**PROVIDED MATERIAL:**

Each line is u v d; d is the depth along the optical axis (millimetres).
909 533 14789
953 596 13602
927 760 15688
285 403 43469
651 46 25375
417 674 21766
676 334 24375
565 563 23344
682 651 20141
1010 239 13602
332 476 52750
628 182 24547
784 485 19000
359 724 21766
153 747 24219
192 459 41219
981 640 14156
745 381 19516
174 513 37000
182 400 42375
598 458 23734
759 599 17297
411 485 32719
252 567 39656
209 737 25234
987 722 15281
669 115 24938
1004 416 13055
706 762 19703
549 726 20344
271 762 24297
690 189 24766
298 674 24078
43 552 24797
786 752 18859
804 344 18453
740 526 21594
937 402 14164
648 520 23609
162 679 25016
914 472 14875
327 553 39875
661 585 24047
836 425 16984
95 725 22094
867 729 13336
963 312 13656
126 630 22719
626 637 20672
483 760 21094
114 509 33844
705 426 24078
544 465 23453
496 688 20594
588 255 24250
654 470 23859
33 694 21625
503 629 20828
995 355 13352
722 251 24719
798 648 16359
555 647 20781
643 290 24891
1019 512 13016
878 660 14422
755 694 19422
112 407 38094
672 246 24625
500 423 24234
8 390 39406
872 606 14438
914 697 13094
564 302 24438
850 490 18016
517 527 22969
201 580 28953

--

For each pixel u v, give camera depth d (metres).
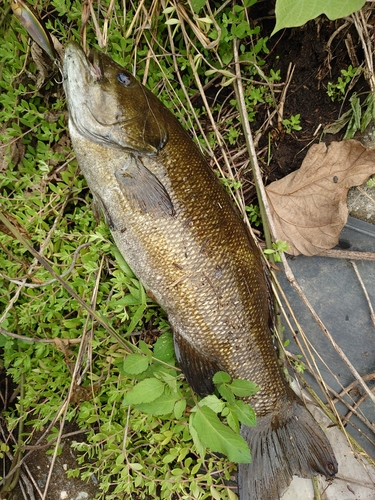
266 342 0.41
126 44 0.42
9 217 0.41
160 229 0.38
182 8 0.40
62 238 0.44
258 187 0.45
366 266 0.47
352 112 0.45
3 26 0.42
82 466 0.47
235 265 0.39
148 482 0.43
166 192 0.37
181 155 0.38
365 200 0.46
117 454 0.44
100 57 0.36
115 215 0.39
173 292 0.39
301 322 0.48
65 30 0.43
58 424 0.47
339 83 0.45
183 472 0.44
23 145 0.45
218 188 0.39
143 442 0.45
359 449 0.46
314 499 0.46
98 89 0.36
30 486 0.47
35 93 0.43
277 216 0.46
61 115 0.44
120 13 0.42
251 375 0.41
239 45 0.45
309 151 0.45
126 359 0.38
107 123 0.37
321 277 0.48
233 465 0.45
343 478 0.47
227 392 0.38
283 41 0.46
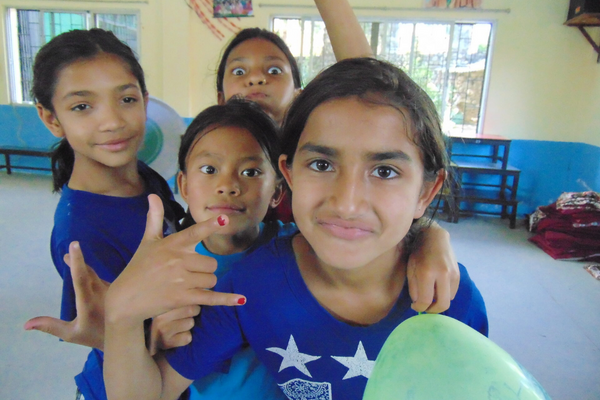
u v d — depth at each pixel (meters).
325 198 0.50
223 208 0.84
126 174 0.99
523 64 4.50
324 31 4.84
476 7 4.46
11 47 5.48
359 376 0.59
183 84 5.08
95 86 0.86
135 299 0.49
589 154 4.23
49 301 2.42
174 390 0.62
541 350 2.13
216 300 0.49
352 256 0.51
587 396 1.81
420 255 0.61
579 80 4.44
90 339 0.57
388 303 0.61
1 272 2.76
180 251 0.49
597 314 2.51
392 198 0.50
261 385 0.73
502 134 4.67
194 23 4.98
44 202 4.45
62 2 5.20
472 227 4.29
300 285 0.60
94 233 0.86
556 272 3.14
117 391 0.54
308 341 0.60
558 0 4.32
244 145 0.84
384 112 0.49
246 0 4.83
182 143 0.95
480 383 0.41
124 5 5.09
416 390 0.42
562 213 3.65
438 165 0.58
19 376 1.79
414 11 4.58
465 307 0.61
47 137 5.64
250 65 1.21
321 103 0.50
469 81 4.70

**ASSIGNMENT:**
Using the entries above, give again exactly the lines from the line holding "94 233 0.86" through the line holding "469 81 4.70". Include both end lines and nothing else.

**RESPONSE TO THE TASK:**
94 233 0.86
556 272 3.14
117 391 0.54
308 341 0.60
558 0 4.32
244 145 0.84
384 112 0.49
246 0 4.83
182 143 0.95
480 383 0.41
124 5 5.09
416 390 0.42
562 213 3.65
438 165 0.58
19 376 1.79
414 11 4.58
465 307 0.61
47 137 5.64
250 65 1.21
321 103 0.50
469 81 4.70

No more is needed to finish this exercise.